Duke University Changes Name of Residence Hall to No Longer Honor Former White Supremacist N.C. Governor
ByDuke University will change the name of a campus building originally named after a white supremacist former North Carolina governor.
According to Inside Higher Ed, the school was facing pressure to change the building's name, but Duke administrators said the decision still was not easy. Richard H. Brodhead, university president, indicated building names are meant to be permanent and changing them should not be considered last resort options.
Ayock Hall was named for former North Carolina governor Charles B. Ayock, who helped expand public education, but was also an outspoken white supremacist and advocated for segregation. The freshman residence hall will go back to its old name, "East Residence Hall."

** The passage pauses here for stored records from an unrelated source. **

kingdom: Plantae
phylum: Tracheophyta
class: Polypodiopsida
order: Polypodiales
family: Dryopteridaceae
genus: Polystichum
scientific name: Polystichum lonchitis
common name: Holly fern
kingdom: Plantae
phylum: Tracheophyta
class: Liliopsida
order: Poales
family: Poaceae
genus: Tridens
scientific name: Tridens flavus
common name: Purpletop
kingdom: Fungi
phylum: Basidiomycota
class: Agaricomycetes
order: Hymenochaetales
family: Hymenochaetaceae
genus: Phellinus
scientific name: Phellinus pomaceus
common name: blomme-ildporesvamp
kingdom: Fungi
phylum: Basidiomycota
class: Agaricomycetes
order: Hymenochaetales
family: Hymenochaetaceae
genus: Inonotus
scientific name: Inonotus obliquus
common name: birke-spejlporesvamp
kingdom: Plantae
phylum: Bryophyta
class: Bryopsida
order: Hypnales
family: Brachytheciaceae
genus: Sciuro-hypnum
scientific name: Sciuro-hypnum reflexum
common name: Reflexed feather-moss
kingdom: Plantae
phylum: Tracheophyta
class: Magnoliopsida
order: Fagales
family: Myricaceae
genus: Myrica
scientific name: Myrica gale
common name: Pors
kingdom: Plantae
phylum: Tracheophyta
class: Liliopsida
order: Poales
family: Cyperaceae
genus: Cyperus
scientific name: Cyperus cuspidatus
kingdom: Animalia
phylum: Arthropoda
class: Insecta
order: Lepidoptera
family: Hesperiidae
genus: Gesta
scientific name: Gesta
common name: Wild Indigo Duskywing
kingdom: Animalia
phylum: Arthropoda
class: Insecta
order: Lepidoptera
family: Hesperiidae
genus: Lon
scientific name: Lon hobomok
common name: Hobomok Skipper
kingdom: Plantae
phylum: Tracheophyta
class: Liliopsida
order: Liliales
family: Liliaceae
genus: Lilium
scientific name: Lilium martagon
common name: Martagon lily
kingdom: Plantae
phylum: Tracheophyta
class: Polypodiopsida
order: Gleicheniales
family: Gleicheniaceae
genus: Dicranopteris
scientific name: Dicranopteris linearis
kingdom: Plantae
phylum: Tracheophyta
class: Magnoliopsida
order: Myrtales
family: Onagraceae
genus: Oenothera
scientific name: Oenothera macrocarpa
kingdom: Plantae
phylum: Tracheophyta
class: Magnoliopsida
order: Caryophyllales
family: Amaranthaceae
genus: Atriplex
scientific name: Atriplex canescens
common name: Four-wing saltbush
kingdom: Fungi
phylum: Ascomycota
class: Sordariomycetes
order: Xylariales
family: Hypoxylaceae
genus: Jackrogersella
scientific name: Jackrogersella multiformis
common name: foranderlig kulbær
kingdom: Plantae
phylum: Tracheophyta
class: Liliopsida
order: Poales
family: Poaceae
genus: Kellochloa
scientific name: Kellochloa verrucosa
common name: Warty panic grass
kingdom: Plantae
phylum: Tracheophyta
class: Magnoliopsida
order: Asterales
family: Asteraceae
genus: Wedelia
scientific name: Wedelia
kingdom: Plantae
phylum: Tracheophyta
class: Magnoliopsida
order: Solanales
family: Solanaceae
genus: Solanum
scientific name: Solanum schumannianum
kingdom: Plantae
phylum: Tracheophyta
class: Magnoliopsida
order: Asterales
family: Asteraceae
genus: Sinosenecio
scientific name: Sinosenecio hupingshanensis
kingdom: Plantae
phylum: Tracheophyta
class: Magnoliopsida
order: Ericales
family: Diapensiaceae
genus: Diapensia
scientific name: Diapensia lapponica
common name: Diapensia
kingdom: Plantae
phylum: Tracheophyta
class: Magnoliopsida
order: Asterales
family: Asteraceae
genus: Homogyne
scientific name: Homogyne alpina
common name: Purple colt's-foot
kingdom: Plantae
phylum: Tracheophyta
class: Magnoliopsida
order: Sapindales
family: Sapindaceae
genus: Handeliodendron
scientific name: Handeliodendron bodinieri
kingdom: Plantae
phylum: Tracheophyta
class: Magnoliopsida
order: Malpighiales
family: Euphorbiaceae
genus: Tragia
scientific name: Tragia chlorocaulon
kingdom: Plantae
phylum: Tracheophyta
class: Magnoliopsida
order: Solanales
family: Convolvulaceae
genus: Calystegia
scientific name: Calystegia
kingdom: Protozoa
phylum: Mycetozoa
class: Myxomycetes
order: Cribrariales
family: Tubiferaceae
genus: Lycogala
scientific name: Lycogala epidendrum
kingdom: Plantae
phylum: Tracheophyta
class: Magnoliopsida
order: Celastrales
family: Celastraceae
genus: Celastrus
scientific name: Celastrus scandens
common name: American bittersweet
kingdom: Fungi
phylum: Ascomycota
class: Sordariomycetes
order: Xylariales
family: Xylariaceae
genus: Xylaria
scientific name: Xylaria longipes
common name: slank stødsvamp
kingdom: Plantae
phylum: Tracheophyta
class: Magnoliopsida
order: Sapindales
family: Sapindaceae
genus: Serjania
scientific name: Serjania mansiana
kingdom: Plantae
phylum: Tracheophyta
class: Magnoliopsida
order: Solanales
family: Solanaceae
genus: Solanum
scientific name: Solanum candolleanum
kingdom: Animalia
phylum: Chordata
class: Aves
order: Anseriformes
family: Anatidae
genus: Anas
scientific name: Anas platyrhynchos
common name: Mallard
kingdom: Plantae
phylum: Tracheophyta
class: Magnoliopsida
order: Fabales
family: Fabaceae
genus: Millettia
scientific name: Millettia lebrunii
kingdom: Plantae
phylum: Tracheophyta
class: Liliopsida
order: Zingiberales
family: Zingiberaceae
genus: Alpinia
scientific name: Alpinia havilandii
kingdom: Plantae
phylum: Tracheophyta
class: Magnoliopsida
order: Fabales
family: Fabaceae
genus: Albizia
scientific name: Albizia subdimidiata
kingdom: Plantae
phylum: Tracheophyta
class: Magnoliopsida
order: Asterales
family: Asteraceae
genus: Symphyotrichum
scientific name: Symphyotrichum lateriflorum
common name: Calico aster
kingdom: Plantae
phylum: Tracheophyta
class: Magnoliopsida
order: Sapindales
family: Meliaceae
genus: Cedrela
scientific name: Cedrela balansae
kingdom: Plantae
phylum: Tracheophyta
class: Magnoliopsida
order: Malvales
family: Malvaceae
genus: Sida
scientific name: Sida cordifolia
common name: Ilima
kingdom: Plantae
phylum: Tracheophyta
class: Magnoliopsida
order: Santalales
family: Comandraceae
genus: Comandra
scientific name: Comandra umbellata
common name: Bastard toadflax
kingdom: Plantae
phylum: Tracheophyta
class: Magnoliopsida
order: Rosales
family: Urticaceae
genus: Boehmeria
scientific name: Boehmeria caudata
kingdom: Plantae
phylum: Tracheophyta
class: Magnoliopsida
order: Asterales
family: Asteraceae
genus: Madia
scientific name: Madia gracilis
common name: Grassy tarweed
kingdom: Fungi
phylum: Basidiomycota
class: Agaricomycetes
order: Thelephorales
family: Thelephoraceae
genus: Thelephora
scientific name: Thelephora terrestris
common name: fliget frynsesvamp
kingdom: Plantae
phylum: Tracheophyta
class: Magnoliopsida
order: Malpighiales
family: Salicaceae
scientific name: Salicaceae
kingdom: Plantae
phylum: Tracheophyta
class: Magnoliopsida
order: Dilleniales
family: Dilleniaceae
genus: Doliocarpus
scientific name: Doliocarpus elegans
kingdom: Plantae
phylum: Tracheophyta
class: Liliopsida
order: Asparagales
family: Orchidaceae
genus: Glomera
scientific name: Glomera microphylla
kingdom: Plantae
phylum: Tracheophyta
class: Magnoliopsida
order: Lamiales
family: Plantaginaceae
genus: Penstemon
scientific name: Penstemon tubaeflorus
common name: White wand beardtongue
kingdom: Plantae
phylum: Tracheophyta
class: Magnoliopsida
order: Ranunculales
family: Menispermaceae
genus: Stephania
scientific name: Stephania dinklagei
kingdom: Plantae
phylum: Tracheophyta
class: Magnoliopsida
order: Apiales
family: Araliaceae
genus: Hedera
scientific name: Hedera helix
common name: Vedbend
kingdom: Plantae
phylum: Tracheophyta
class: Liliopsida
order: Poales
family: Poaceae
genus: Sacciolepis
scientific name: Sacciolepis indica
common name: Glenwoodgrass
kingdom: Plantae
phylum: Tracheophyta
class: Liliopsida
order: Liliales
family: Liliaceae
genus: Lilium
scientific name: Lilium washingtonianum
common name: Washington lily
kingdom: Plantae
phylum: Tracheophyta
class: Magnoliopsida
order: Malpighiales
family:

"When a building is named at Duke, there must be the strongest possible presumption that the name will be permanent. However, the history of Aycock Hall is unusual and singular," Brodhead wrote in an open letter to Duke student leaders. "Governor Aycock was not a graduate of Trinity College, nor was he personally involved in the college's affairs. Neither he nor anyone else provided funds for the cost of the building on the understanding that the name would be adopted.
"Further, while Governor Aycock made notable contributions to public education in North Carolina, his legacy is inextricably associated with the disenfranchisement of black voters, or what W. E. B. DuBois termed 'a civic death.'"
The Duke Chronicle reported in Jan. that the school's student government had passed a resolution to change the name of the building. Though none of them were taken, the student government recommended the building be named after Julian Abele, one of the most prominent black architects in the early 1900s.
Though Abele designed most of Duke's West Campus, he did not design the East Residence Hall, so Brodhead said it did not quite fit to name it after the architect.
"There might be the right circumstances to put his name on something at a future time," Brodhead told the Chronicle after issuing his letter.